From Spain and 2018.
“Because of the incipient surgical techniques at the time, the question of EOM involvement in myopia was prematurely abandoned in the early 20th century. As a result, the participation of the extra and intraocular muscles in scleral distension has not been appropriately dealt with.”
" The EOMs are able to contract with fiber shortening (isotonic contraction) or without fiber shortening (isometric contraction). By a combination of both types of contraction, the eye rotates around two areas known as space and body centrodes, situated 13.5 mm behind the cornea and nasally displaced from the geometrical center of the globe (9). To accomplish the formidable task of accessing virtually infinite positions, the EOMs are endowed with unusual physiological characteristics that derive from their expression of specific contractile proteins including, myosin heavy chain isoforms, myosin light chains, tropomyosin, and troponin, connected in parallel or in series, and other special features. The EOM myofiber continuum hypothesis combined with the non-linearity of eye muscle contractile properties would explain a total central nervous system (CNS) control of muscle tone and eye position and velocity. In EOM there seems to be a continuum of myofiber types.
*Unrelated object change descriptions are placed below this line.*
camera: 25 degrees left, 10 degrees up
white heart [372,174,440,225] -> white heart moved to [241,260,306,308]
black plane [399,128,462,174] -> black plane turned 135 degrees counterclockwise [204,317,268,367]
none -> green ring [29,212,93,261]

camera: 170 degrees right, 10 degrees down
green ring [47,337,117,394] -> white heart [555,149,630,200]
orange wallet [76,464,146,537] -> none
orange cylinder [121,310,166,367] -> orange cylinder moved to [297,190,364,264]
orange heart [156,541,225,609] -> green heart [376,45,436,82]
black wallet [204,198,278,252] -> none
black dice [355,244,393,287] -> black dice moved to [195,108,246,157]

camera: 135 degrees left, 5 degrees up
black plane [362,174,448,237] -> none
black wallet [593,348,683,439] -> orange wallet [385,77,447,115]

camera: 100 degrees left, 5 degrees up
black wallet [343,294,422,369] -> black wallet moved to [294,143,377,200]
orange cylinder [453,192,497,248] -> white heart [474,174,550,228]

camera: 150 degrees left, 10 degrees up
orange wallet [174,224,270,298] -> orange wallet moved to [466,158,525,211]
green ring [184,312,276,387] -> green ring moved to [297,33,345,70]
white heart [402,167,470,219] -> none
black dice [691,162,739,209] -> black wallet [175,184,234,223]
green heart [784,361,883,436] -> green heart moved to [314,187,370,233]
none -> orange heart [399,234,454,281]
Each myosin heavy and light chain isoform results in a distinct shortening velocity, which would translate in an increased plasticity in the control of muscle force generation (10)."
"It can be argued that an anterior group of recti muscles acting jointly with isometrical contraction would fix the eye, while the ciliary muscle would pull anteriorly the choroid. At the same time, the joint action of both oblique muscles, acting isotonically, would pull apart the posterior pole, with the result of eye enlargement. The angle formed by the obliques and the ocular axis ranges in the low fifties [51° for inferior oblique (IO) and 54° for SO]. Convergence is the position of the globe in which the elevator and depressor action of the obliques is maximal. This is the near (reading) position with a synergy with accommodation (and miosis). In this position, the four recti can maintain the globe fixed with a tonic grip, while the maximal conjunct action of the obliques pulls the posterior pole apart, causing the elongation of the globe in its post-equatorial half ( Figure 1 ). Scleral pulling would secondarily cause choroidal stretching and rarefaction.
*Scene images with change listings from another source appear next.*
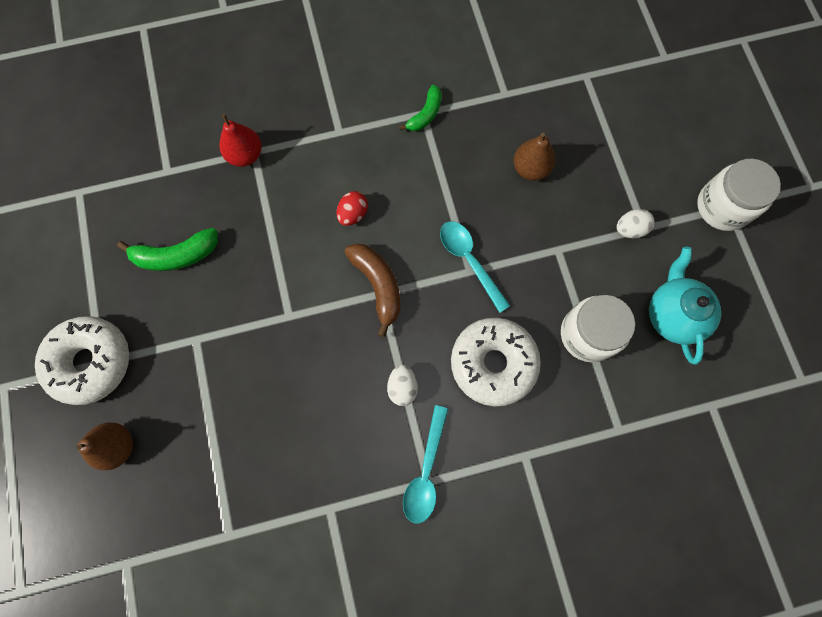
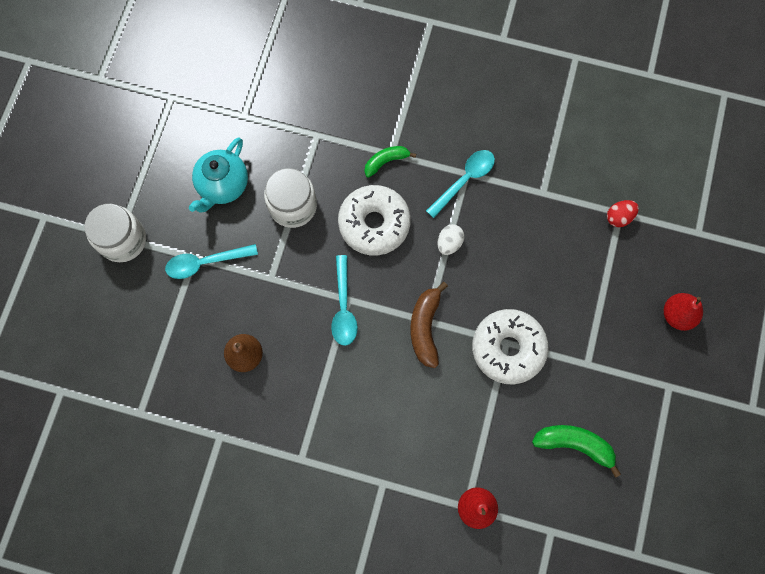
camera: 150 degrees left, 0 degrees up
white donut [35,316,129,405] -> white donut moved to [472,309,548,384]
brown pear [76,423,133,470] -> red pear [664,293,703,331]
red egg [337,191,368,226] -> red egg moved to [607,200,639,227]
green banana [399,85,442,131] -> green banana moved to [364,146,416,178]
white egg [617,209,655,238] -> turquoise spoon [165,244,258,279]

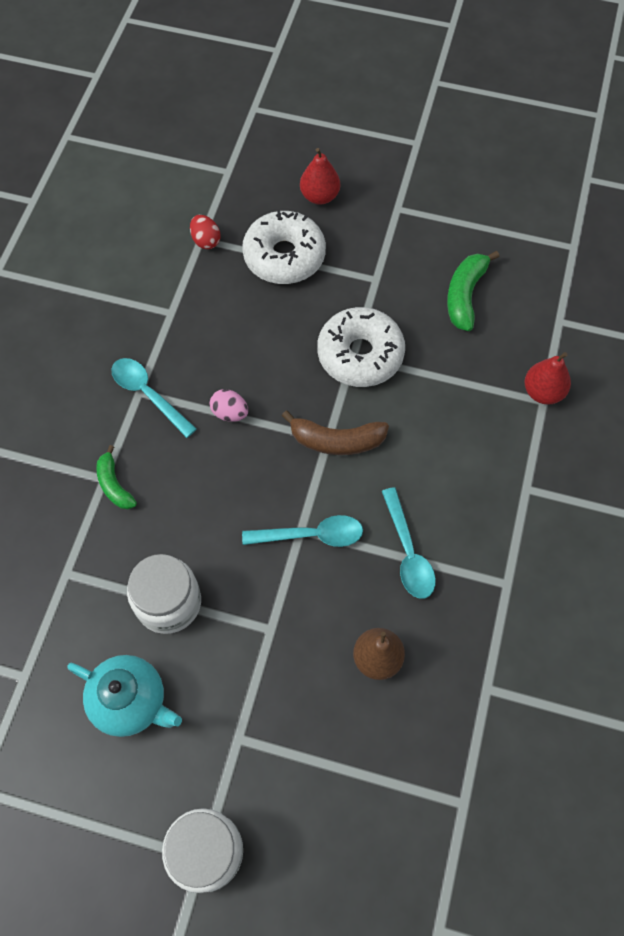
camera: 90 degrees left, 10 degrees down
turquoise spoon [165,244,258,279] -> turquoise spoon moved to [382,487,436,599]
white donut [338,185,411,255] -> white donut moved to [242,210,326,284]
white egg [437,224,464,255] -> pink egg [210,389,248,422]

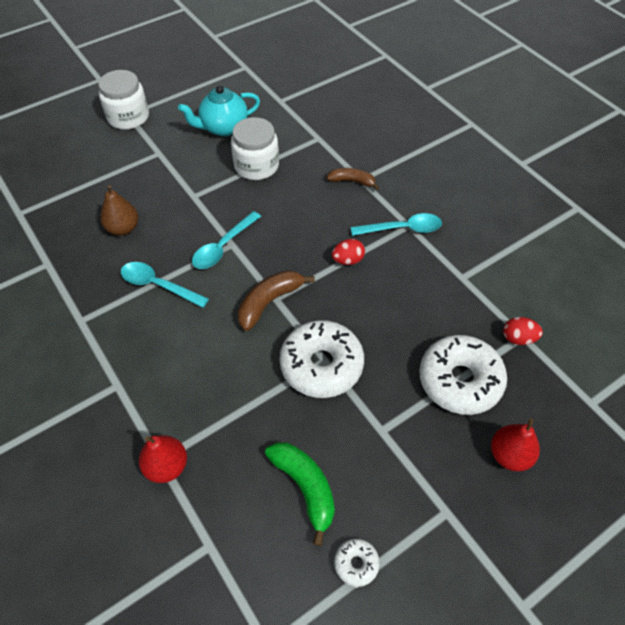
camera: 130 degrees right, 10 degrees down
green banana [96,445,137,509] -> brown banana [327,168,379,190]
pink egg [210,389,248,422] -> red egg [332,239,365,265]
none -> white donut [334,539,380,587]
Figure 1 Eye and extraocular muscles relationship in myopia. (A) Position of the insertion of the IO in the posterior pole in relation to the fovea. Measurements in millimetres: (a) Wolf 1954; (b) Massri 1963; © Whitnall 1932. [Inspired by drawings in references (11,12)]; (B) isometric contraction of the anterior muscles (4 recti) maintains the anterior segment fixed, while the metric contraction of the inferior and superior obliques pulls apart the posterior pole, enlarging the globe at expenses of the retro-equatorial half. The ciliary muscle, mainly the longitudinal portion, acts contracting isotonically as a tensor of the choroid; © convergence of the globe is the position of maximal effect of the obliques. These are coincidentally the reading position and general near vision, with the synkinesis accommodation, convergence, and miosis.
A recent study relates severe IO overaction to thinning of the subfoveal choroid (wow!!), attributable to external mechanical effect (13). Myopia and near-work are statistically related in many studies, although also here are appearing divergent results (14,15)."